Selâmün aleyküm.
Nasılsınız? (Av. Güven Yılmaz iyi olduğunu söyleyip, Kumandan Carlos'a kendisinin nasıl olduğunu soruyor.)
Bir sürü problem sözkonusu burada, bir sürü... Her Allahın günü, büyük problemler yaşıyorum... Gardiyanların çoğu kibar, fakat bazıları sırf beni rahatsız etmekle görevlendirilmişler... Geldiğimden beri, problem üstüne problem yaşıyorum... Belli ki, kimi Venezüellalı diplomatlarla Fransız güvenlik servisi işbirliği yapmış ve beni rahatsız etmek üzere anlaşmışlar.
Mahkemeye çıktıktan sonra, sürekli duruşmalara katılmamdan korkuyorlar. İstedikleri şey, ben oraya ilk gün gideyim ve mahkemenin sonraki sürecine katılmayayım. Böylece, konuşmayayım. Bu şekilde  beni yıldırmaya çalışıyorlar. 45 gün sürecek bir yargılama olacak; büyük bir mahkeme tabiî.
Yine bu yıldırma politikası yüzündendir ki, savunmam için, avukatlarım için Venezüella’dan bana gönderilen tek kuruş para da yok. Çok büyük bir problem teşkil ediyor bu. Belki ailem bile bana para gönderemeyecek. Kardeşim Lenin ve eşi Carolina, savunma masraflarım için geçenlerde bana 10 bin euro göndermişlerdi. Yazdan beri sözkonusu olan bir davaydı, burada âcil bir durum var kuşkusuz. Ne var ki, o 10 bin euroyu göndermek için bile, karaborsaya 1000 euro daha ödemek zorunda kaldılar ve elime ulaşacak 10 bin euroya karşılık, 11 bin euro masraf yaptılar. Tam bir facia yâni yaşadığımız.

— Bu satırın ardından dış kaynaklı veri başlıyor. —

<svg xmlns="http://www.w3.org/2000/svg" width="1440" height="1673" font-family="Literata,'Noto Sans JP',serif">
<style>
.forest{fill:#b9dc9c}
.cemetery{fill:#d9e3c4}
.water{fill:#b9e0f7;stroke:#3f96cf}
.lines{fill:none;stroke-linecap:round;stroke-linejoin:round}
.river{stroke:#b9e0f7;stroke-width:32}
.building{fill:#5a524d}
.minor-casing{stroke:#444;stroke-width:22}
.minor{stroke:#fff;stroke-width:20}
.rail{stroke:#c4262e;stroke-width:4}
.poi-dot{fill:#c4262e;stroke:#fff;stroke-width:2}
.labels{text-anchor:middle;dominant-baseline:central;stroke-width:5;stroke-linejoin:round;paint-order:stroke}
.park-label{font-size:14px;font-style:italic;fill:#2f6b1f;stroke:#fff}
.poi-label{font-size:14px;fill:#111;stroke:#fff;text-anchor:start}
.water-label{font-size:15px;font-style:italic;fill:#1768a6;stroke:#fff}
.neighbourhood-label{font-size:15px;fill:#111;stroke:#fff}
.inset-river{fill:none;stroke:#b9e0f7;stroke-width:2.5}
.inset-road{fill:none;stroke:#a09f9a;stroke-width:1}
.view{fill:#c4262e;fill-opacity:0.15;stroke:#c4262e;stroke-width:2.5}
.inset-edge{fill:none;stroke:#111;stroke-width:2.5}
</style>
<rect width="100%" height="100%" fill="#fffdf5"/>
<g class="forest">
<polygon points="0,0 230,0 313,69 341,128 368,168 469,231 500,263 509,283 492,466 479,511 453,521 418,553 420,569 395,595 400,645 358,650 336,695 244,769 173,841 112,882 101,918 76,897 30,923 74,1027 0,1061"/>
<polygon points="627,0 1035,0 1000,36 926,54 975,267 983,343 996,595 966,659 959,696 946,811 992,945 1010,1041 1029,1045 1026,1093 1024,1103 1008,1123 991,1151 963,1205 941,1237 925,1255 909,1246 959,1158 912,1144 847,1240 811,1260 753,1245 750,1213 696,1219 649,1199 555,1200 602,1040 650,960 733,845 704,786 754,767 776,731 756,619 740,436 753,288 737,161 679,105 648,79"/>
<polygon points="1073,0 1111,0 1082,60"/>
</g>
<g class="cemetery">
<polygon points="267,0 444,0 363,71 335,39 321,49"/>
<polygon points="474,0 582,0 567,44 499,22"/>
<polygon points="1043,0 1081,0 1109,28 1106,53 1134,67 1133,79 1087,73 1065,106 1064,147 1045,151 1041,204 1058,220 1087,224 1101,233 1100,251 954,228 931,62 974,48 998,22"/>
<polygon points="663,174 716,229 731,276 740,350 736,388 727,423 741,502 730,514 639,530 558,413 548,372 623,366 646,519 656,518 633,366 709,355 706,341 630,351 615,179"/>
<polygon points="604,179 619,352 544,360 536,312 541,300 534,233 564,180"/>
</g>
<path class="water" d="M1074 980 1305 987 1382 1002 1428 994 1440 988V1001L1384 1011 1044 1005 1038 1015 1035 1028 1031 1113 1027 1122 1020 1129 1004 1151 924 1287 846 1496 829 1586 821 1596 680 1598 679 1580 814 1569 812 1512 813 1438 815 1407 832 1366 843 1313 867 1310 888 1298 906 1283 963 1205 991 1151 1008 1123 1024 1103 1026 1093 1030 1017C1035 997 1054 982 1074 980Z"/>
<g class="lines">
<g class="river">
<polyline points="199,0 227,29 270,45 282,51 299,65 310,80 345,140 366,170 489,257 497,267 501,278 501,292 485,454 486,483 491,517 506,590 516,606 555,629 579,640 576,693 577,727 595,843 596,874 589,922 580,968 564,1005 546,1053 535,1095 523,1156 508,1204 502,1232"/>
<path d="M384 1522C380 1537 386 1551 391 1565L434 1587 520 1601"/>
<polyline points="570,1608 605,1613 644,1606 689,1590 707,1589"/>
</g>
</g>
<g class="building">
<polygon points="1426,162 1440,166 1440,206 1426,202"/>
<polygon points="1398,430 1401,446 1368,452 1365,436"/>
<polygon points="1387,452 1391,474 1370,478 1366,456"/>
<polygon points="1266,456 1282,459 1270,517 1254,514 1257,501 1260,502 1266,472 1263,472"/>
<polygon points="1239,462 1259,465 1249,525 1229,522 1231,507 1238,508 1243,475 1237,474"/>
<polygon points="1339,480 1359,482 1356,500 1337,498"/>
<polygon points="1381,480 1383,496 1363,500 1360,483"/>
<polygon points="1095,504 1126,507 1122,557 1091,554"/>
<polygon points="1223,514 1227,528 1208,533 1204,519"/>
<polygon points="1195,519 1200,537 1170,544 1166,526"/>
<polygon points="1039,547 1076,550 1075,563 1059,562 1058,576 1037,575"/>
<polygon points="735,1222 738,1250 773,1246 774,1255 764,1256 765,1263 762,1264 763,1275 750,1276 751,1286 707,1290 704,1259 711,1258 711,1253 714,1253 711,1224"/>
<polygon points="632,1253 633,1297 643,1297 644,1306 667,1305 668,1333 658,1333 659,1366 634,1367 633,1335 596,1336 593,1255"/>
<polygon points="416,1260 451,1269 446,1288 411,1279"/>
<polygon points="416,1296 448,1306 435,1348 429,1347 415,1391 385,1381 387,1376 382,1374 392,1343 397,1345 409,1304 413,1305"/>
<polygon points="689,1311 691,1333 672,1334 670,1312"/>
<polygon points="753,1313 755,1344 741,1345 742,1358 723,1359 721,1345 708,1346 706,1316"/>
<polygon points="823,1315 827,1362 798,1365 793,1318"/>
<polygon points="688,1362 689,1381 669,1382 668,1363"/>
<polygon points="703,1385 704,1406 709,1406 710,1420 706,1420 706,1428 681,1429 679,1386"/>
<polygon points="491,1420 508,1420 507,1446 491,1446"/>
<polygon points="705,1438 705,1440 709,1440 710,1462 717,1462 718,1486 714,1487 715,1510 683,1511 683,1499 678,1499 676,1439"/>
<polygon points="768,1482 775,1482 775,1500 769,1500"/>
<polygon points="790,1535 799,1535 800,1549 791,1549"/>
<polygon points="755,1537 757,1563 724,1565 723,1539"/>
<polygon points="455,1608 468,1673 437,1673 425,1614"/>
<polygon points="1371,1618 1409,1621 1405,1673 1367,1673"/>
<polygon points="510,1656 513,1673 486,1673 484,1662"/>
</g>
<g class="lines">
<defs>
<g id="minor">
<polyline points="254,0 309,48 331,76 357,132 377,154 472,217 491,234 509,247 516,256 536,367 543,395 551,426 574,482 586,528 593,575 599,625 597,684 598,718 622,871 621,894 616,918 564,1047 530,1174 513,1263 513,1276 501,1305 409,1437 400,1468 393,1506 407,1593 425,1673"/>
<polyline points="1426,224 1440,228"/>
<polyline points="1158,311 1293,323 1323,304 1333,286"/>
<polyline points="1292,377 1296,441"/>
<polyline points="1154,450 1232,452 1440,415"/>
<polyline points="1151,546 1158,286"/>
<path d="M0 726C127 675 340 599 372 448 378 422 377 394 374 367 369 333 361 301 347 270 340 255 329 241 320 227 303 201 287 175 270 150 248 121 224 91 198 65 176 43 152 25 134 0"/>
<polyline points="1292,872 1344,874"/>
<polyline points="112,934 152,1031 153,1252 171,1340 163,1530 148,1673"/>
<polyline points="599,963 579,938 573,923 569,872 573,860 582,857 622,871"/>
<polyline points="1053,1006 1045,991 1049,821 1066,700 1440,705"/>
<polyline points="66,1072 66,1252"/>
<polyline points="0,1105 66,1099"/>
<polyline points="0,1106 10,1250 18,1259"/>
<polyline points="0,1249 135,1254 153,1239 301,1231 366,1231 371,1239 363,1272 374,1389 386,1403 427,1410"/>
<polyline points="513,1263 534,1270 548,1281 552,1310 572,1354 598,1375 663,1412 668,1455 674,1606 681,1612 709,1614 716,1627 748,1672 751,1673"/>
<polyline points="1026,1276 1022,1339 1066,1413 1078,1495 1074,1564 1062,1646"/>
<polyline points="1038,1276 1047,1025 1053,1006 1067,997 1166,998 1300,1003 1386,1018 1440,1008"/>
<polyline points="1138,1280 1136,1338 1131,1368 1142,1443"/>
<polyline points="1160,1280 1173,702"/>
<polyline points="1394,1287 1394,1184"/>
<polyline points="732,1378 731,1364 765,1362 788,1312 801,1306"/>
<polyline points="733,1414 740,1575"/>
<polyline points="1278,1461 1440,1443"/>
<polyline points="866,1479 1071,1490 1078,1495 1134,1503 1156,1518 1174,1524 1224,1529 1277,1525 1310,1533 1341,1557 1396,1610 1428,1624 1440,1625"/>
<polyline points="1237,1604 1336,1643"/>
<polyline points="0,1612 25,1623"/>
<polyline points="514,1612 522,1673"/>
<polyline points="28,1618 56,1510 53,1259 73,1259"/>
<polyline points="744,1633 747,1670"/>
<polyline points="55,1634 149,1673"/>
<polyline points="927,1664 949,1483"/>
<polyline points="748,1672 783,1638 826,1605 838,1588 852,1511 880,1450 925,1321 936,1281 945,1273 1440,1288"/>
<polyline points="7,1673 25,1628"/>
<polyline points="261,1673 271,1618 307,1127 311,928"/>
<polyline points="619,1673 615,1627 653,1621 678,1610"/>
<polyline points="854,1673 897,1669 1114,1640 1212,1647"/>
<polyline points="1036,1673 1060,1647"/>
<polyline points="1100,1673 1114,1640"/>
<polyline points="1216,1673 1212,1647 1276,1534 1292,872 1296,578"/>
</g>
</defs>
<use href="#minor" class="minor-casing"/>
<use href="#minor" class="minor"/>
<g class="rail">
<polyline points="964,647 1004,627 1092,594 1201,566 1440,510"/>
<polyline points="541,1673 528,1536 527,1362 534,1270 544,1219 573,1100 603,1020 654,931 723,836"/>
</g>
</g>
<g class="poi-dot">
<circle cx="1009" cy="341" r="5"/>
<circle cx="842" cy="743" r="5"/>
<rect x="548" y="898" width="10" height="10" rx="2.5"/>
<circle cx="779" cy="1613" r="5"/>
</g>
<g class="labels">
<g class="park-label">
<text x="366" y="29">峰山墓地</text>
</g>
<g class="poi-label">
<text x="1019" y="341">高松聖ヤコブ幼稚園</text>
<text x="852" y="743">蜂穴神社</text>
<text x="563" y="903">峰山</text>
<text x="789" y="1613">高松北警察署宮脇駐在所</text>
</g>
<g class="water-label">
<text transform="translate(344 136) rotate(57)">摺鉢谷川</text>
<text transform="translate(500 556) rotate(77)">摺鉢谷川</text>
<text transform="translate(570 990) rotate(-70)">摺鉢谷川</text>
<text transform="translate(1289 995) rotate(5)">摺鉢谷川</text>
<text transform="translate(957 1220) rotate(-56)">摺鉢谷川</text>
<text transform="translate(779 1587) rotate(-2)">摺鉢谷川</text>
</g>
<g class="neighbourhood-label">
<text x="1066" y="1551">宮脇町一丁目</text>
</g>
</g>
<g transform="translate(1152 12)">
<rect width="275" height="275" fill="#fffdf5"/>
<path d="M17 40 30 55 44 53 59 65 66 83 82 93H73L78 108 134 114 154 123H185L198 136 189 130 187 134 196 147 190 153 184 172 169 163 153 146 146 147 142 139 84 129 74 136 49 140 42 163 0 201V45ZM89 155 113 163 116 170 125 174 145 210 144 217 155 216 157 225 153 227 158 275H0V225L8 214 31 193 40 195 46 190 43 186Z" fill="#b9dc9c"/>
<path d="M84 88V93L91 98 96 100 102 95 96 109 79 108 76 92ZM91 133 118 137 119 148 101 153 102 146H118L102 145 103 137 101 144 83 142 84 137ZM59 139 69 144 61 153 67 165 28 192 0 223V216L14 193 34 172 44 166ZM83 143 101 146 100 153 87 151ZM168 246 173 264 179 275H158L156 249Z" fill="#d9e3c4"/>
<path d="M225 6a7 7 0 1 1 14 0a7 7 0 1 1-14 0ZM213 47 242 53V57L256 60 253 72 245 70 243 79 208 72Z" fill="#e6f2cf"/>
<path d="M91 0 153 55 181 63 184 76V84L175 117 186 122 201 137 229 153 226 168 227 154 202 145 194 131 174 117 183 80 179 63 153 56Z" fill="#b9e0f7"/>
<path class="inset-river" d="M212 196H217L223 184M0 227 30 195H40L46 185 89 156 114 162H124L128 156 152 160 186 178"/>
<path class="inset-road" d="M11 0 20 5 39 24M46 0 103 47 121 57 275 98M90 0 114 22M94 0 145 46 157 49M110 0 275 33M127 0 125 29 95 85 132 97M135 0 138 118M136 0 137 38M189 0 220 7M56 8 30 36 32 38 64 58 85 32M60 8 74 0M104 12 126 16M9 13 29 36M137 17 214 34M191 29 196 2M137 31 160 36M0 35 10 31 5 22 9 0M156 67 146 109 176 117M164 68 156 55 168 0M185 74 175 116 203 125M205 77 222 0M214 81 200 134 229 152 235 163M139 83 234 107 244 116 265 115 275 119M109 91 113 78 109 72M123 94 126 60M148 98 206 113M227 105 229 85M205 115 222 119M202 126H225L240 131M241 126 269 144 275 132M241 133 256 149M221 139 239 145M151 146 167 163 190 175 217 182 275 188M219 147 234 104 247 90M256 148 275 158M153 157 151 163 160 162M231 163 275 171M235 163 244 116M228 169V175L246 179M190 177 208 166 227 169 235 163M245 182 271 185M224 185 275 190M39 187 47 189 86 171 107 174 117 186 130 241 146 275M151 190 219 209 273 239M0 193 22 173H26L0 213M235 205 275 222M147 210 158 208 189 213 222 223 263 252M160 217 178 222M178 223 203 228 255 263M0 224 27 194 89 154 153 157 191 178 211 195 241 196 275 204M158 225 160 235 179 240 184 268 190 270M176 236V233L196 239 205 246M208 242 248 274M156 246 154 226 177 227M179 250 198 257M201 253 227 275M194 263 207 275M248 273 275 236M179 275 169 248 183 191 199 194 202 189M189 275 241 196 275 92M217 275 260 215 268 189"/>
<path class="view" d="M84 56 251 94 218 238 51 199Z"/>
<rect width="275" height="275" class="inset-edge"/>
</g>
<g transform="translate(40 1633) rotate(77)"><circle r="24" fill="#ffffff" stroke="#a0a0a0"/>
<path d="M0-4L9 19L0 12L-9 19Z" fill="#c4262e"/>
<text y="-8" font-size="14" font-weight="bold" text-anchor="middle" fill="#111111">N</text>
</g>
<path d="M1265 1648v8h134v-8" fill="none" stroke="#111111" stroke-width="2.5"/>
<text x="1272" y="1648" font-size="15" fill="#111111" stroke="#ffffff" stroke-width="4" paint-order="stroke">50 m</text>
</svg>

Venezüella’da sayısız insan, her gün birbirine on milyonlarca dolar para transfer eder. İştir, ailedir, şudur budur, ne gerekçeyle olursa olsun, rahatça para alışverişi yapar. Ancak benim aileme gelince, tek bir dolar bile gönderemezler bana. Venezüella’dan kaynaklanan bu problem, direkt devlet başkanının şahsıyla ilgili değil. Stratejik bazı mevkîlerde yuvalanmış karşı-devrimci belli bürokratların marifeti. Çok basit bir örnekti size verdiğim. Lâkin, çok ama çok müşkül bir gidişat var ortada.
Bugün Venezüella’nın başkenti Caracas’ta bir toplantı düzenlenecek, sonra hep birlikte Caracas’ın merkezindeki Bolivar Meydanı’na gidecekler. Bu toplantı, siyasî nitelikli ve benimle dayanışma amaçlı. Orada olacak insanlar arasında, Başkan Chavez’in avukatı, o iyi adam Manuel Vadell de var. Neler olup bittiğine dair bilgilendirilecek. Başka siyasî şahsiyetler de katılacak. İlginç elbette. Bolivar Meydanı’na bir de 60 küsur kiloluk kocaman bir doğum günü pastası getirilecek (gülüyor). Bu pasta fikri, aileme değil, oradaki bazı yoldaşlarıma âit ve pastayı da onlar yapmışlar zaten. Pastayı hem dağıtacaklar, hem de savunma masraflarıma destek kabilinden bu vesileyle satacaklar, sembolik bir yardım toplayacaklar. Tişört falan gibi şeyler de varmış satılacaklar arasında. Sözkonusu toplantı esnâsında, benim de sesim misafirlere hitab edecek. Tam o ânda arayamayacağım ancak daha önce kaydedilmiş sesimi kullanacaklar.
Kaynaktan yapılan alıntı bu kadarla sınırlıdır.